Kiedy wydawnictwo Nasza Księgarnia planowało
wydanie tego tomu na 30 września 2020 roku, nie mogło wiedzieć, że tak
niefortunnie wybierze datę. Tak się jednak złożyło, że gdy na księgarskie półki
w Polsce trafił drugi i ostatni z tomów zbierających paski „Mafaldy”, z tego
świata odszedł jej twórca, Quino, (a dokładniej Joaquín Salvador Lavado Tejón).
Premiera ostatniej części jego opus magnum w symboliczny sposób, choć
nieświadomie, podkreśliła ten smutny fakt.
Abstrahując jednak od tego wszystkiego, przyjrzyjmy
się w końcu samemu komiksowi. Chociaż argentyńskie opowieści graficzne nie są
słynne, „Mafalda” zyskała trochę rozgłosu i przyniosła autorowi sławę. Swojego
czasu zagościła nawet na polskim rynku, w roku 1985 w cyklu „Literatura na
Świecie dla dzieci i młodzieży”, choć wówczas dostaliśmy ją w formie
przerysowanej. Oryginał pojawił się dopiero w tym roku i…
Początek pierwszego tomu nie zwalał z nóg. Na
czytelników czekały bardziej ponure i poważne paski komiksowe, niż humorystyczno-satyryczne
twory. Jednak wraz z rozwojem losów naszej bohaterki rzecz zaczęła stawać się
bardziej cela, bardziej zabawna, bardziej uniwersalna. Bo Quinto co prawda
najbardziej celował w komentowanie bliskiej jemu, nam za to nieco bardziej
odległej rzeczywistości, ale z czasem zmienił to i drugi tom jest jeszcze
lepszy od pierwszego. To kwintesencja tego, jaka powinna być ta opowieść. Jest
tu w punkt trafiona satyra, jest humor, są ponure przemyślenia, a wszystko to z
prostotą, ale talentem zilustrowane i pięknie wydane.

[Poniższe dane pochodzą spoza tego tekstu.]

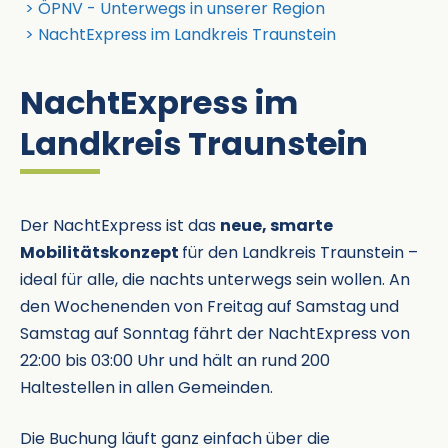
ÖPNV - Unterwegs in unserer Region
NachtExpress im Landkreis Traunstein
NachtExpress im
Landkreis Traunstein
Der NachtExpress ist das
neue, smarte
Mobilitätskonzept
für den Landkreis Traunstein –
ideal für alle, die nachts unterwegs sein wollen. An
den Wochenenden von Freitag auf Samstag und
Samstag auf Sonntag fährt der NachtExpress von
22:00 bis 03:00 Uhr und hält an rund 200
Haltestellen in allen Gemeinden.
Die Buchung läuft ganz einfach über die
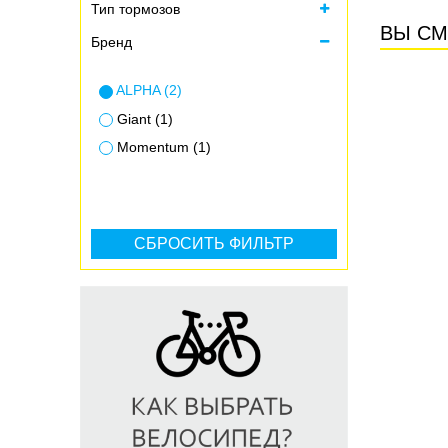
Тип тормозов
ВЫ СМ
Бренд
ALPHA (2)
Giant (1)
Momentum (1)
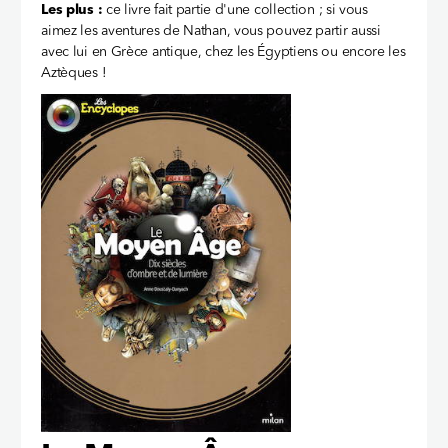
Les plus :
ce livre fait partie d'une collection ; si vous
aimez les aventures de Nathan, vous pouvez partir aussi
avec lui en Grèce antique, chez les Égyptiens ou encore les
Aztèques !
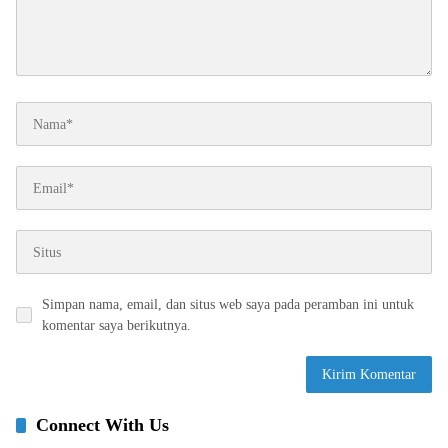
Simpan nama, email, dan situs web saya pada peramban ini untuk
komentar saya berikutnya.
Connect With Us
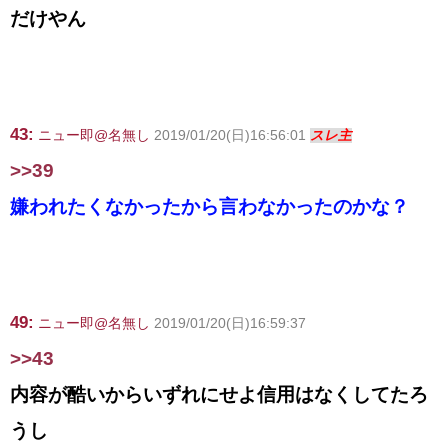
だけやん
43:
ニュー即@名無し
2019/01/20(日)16:56:01
スレ主
>>39
嫌われたくなかったから言わなかったのかな？
49:
ニュー即@名無し
2019/01/20(日)16:59:37
>>43
内容が酷いからいずれにせよ信用はなくしてたろ
うし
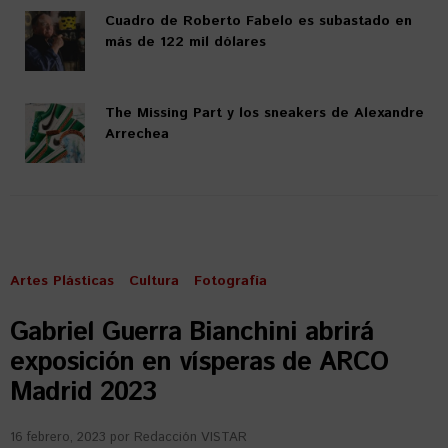
Cuadro de Roberto Fabelo es subastado en
más de 122 mil dólares
The Missing Part y los sneakers de Alexandre
Arrechea
Artes Plásticas
Cultura
Fotografía
Gabriel Guerra Bianchini abrirá
exposición en vísperas de ARCO
Madrid 2023
16 febrero, 2023
por
Redacción VISTAR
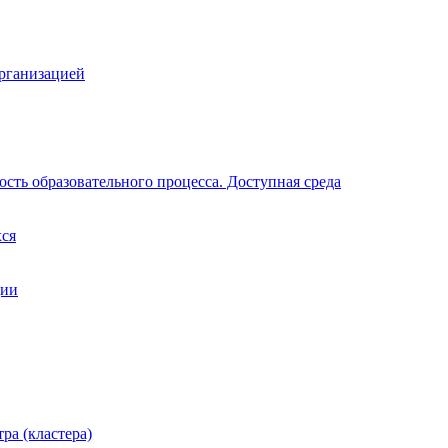
организацией
сть образовательного процесса. Доступная среда
хся
ции
ра (кластера)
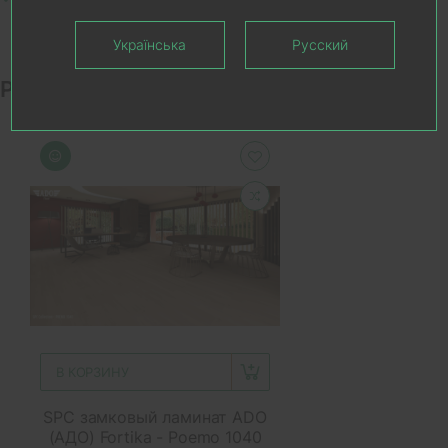
Українська
Русский
Рекомендуемые товары
В КОРЗИНУ
SPC замковый ламинат ADO
(АДО) Fortika - Poemo 1040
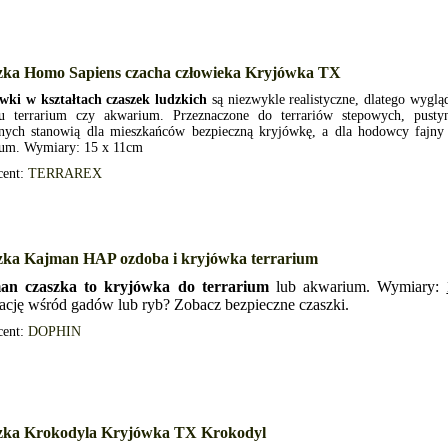
zka Homo Sapiens czacha człowieka Kryjówka TX
wki w kształtach czaszek ludzkich
są niezwykle realistyczne, dlatego wyglą
ju terrarium czy akwarium. Przeznaczone do terrariów stepowych, pustyn
lnych stanowią dla mieszkańców bezpieczną kryjówkę, a dla hodowcy fajny
rium. Wymiary: 15 x 11cm
cent:
TERRAREX
zka Kajman HAP ozdoba i kryjówka terrarium
an czaszka to kryjówka do terrarium
lub akwarium. Wymiary:
ację wśród gadów lub ryb? Zobacz bezpieczne czaszki.
cent:
DOPHIN
zka Krokodyla Kryjówka TX Krokodyl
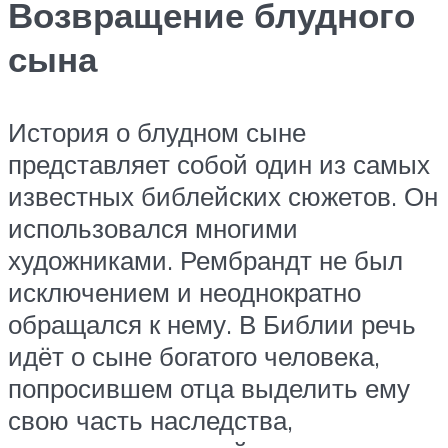
Возвращение блудного
сына
История о блудном сыне
представляет собой один из самых
известных библейских сюжетов. Он
использовался многими
художниками. Рембрандт не был
исключением и неоднократно
обращался к нему. В Библии речь
идёт о сыне богатого человека,
попросившем отца выделить ему
свою часть наследства,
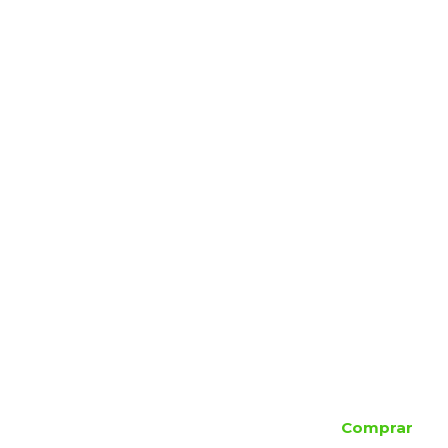
Comprar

Kto ceni dobre, ponadczasowe komiksy i paski gazetowe, koniecznie powinien po „Mafaldę” sięgnąć. To tylko dwa tomy (choć łącznie to mniej więcej siedemset stron komiksu), ale ile dostarczają rozrywki, przemyśleć i satysfakcji. Jeśli lubicie „Fistaszki”, „Garfielda” i im podobne tytuły, seria Quinto to coś dla was.